## Work task
Below are the records. Restate word for word every line from the one that contains "40: (353, 319, 2.27)" through the final line, both included.

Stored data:
_ _ _ _

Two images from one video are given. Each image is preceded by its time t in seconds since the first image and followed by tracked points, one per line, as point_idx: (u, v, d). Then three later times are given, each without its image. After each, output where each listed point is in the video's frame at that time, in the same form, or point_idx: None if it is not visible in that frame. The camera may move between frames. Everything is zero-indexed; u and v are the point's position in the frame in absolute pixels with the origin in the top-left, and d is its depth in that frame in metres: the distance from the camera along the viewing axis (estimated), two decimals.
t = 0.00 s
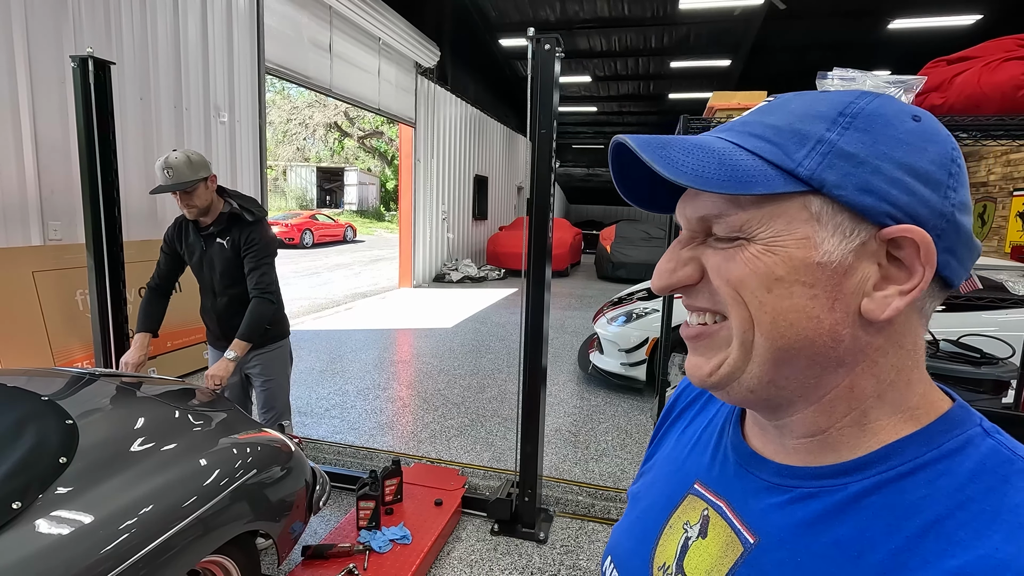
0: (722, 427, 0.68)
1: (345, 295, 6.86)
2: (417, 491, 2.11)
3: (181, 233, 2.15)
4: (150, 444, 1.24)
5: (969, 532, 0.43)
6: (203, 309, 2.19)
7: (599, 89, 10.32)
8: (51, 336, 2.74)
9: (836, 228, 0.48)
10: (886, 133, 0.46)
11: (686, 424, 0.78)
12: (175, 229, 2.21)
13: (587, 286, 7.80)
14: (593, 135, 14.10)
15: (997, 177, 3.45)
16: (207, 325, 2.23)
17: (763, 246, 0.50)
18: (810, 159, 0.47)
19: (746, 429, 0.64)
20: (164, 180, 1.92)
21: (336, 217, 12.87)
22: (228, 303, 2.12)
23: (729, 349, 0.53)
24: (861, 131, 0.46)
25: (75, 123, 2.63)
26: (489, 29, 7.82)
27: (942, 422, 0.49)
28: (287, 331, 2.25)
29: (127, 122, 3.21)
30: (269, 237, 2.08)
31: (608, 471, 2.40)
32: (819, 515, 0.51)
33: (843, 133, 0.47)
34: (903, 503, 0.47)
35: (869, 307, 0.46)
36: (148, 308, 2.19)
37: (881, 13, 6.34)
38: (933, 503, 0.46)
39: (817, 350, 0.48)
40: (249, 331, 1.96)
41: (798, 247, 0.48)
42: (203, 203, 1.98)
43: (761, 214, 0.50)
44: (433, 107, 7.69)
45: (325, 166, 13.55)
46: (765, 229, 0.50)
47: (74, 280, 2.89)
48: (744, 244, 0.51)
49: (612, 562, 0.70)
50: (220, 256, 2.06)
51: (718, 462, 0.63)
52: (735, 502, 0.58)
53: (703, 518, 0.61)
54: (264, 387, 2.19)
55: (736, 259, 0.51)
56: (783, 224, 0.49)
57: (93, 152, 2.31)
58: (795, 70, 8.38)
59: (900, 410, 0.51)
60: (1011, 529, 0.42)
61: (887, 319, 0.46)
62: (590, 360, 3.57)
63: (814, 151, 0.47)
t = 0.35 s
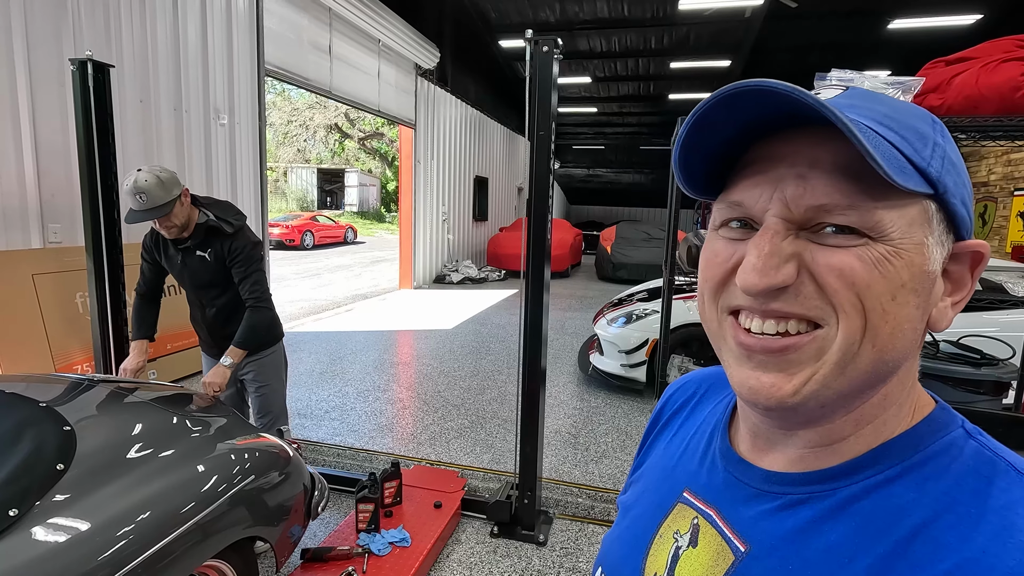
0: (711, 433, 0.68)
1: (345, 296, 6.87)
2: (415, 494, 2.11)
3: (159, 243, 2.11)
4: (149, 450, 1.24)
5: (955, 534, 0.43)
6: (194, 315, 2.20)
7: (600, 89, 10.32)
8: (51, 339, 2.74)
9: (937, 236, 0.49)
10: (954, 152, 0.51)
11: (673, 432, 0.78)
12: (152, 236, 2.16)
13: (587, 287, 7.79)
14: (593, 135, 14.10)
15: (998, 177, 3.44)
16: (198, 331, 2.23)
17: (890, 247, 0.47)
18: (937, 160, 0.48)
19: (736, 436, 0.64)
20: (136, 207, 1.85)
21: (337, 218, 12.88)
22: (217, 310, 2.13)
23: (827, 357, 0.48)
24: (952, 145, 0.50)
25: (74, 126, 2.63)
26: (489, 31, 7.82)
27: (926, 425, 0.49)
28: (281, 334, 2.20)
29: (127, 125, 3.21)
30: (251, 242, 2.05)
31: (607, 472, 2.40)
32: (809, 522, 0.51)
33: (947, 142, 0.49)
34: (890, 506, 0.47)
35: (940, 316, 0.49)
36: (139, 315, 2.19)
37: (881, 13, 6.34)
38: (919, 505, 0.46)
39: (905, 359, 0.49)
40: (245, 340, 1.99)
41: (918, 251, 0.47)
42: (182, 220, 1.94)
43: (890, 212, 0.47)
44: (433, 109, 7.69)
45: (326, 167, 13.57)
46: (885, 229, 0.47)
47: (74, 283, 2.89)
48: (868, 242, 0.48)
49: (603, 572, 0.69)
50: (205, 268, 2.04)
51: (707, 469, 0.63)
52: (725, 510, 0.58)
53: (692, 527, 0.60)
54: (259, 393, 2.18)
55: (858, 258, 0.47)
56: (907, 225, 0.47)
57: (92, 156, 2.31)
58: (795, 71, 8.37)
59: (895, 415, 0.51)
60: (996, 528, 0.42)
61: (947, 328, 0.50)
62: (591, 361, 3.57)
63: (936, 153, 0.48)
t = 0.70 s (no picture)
0: (707, 433, 0.68)
1: (343, 298, 6.86)
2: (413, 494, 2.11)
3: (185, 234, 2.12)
4: (146, 448, 1.24)
5: (951, 536, 0.43)
6: (205, 310, 2.17)
7: (597, 90, 10.34)
8: (47, 340, 2.74)
9: (898, 240, 0.46)
10: (938, 147, 0.47)
11: (668, 431, 0.78)
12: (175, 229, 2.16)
13: (586, 288, 7.79)
14: (591, 136, 14.12)
15: (994, 177, 3.45)
16: (203, 325, 2.20)
17: (828, 255, 0.47)
18: (889, 163, 0.45)
19: (731, 436, 0.64)
20: (205, 185, 1.93)
21: (335, 219, 12.87)
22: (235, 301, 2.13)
23: (762, 364, 0.50)
24: (926, 141, 0.46)
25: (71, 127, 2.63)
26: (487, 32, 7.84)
27: (922, 426, 0.49)
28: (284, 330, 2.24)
29: (124, 126, 3.20)
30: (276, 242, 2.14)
31: (605, 473, 2.40)
32: (804, 523, 0.51)
33: (912, 140, 0.46)
34: (886, 509, 0.47)
35: (912, 321, 0.46)
36: (146, 312, 2.13)
37: (878, 13, 6.36)
38: (915, 508, 0.46)
39: (864, 366, 0.47)
40: (243, 331, 1.95)
41: (865, 258, 0.46)
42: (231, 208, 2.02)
43: (830, 219, 0.47)
44: (431, 109, 7.69)
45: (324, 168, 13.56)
46: (828, 237, 0.47)
47: (70, 284, 2.88)
48: (807, 250, 0.48)
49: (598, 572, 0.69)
50: (233, 257, 2.07)
51: (704, 470, 0.63)
52: (720, 511, 0.58)
53: (688, 528, 0.61)
54: (263, 388, 2.19)
55: (790, 268, 0.48)
56: (851, 233, 0.46)
57: (88, 157, 2.30)
58: (793, 71, 8.38)
59: (889, 416, 0.51)
60: (990, 531, 0.42)
61: (925, 333, 0.47)
62: (588, 361, 3.58)
63: (890, 156, 0.45)
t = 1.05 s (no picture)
0: (723, 434, 0.69)
1: (340, 299, 6.83)
2: (412, 495, 2.11)
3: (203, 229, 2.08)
4: (142, 449, 1.23)
5: (975, 548, 0.43)
6: (213, 306, 2.13)
7: (594, 90, 10.34)
8: (42, 341, 2.72)
9: (750, 237, 0.55)
10: (807, 147, 0.51)
11: (686, 429, 0.79)
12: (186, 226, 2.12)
13: (583, 288, 7.78)
14: (589, 136, 14.12)
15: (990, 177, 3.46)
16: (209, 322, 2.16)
17: (695, 249, 0.59)
18: (730, 172, 0.55)
19: (748, 437, 0.64)
20: (244, 182, 1.99)
21: (332, 220, 12.82)
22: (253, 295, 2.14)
23: (676, 344, 0.64)
24: (783, 144, 0.52)
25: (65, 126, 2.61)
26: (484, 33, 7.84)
27: (947, 434, 0.49)
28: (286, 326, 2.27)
29: (119, 127, 3.19)
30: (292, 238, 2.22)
31: (604, 473, 2.39)
32: (821, 527, 0.51)
33: (766, 145, 0.53)
34: (906, 516, 0.47)
35: (782, 312, 0.52)
36: (155, 310, 2.08)
37: (874, 13, 6.37)
38: (938, 517, 0.46)
39: (742, 349, 0.56)
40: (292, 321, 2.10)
41: (716, 251, 0.57)
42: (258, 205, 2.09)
43: (697, 222, 0.60)
44: (428, 109, 7.69)
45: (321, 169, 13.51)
46: (700, 238, 0.59)
47: (65, 285, 2.86)
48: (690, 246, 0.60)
49: (609, 568, 0.71)
50: (259, 252, 2.11)
51: (720, 470, 0.64)
52: (734, 512, 0.59)
53: (702, 528, 0.62)
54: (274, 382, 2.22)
55: (678, 264, 0.61)
56: (710, 230, 0.58)
57: (83, 158, 2.29)
58: (790, 71, 8.39)
59: (892, 419, 0.51)
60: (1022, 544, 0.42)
61: (796, 322, 0.51)
62: (586, 361, 3.57)
63: (737, 165, 0.55)
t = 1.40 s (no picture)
0: (762, 439, 0.70)
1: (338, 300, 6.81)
2: (417, 498, 2.09)
3: (241, 227, 2.03)
4: (141, 456, 1.21)
5: None
6: (243, 306, 2.05)
7: (592, 91, 10.34)
8: (39, 344, 2.69)
9: (768, 241, 0.55)
10: (818, 151, 0.51)
11: (723, 434, 0.81)
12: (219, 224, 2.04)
13: (582, 289, 7.77)
14: (586, 138, 14.12)
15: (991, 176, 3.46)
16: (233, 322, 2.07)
17: (718, 255, 0.60)
18: (745, 180, 0.56)
19: (788, 444, 0.65)
20: (287, 186, 1.98)
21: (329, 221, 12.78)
22: (288, 295, 2.11)
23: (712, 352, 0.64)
24: (795, 150, 0.52)
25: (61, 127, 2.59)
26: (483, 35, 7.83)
27: (1002, 444, 0.47)
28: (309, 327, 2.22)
29: (116, 128, 3.17)
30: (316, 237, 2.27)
31: (606, 476, 2.37)
32: (865, 539, 0.50)
33: (779, 152, 0.54)
34: (957, 531, 0.45)
35: (800, 316, 0.52)
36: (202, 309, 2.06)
37: (871, 14, 6.39)
38: (993, 533, 0.44)
39: (768, 354, 0.56)
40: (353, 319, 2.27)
41: (737, 256, 0.58)
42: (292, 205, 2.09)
43: (720, 229, 0.61)
44: (426, 110, 7.67)
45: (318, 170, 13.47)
46: (723, 245, 0.59)
47: (61, 287, 2.83)
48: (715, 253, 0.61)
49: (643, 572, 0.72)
50: (293, 252, 2.12)
51: (758, 477, 0.65)
52: (773, 521, 0.59)
53: (739, 535, 0.62)
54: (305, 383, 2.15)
55: (705, 270, 0.62)
56: (730, 237, 0.59)
57: (80, 159, 2.27)
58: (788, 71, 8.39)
59: (939, 426, 0.50)
60: None
61: (815, 326, 0.51)
62: (587, 363, 3.56)
63: (752, 172, 0.56)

_ _ _ _

## Your solution
40: (353, 319, 2.27)
41: (737, 256, 0.58)
42: (292, 205, 2.09)
43: (720, 229, 0.61)
44: (426, 110, 7.67)
45: (318, 170, 13.47)
46: (723, 245, 0.59)
47: (61, 287, 2.83)
48: (715, 253, 0.61)
49: (643, 572, 0.72)
50: (293, 252, 2.12)
51: (758, 477, 0.65)
52: (773, 521, 0.59)
53: (739, 535, 0.62)
54: (305, 383, 2.15)
55: (705, 270, 0.62)
56: (730, 237, 0.59)
57: (80, 159, 2.27)
58: (788, 71, 8.39)
59: (939, 426, 0.50)
60: None
61: (815, 326, 0.51)
62: (587, 363, 3.56)
63: (752, 172, 0.56)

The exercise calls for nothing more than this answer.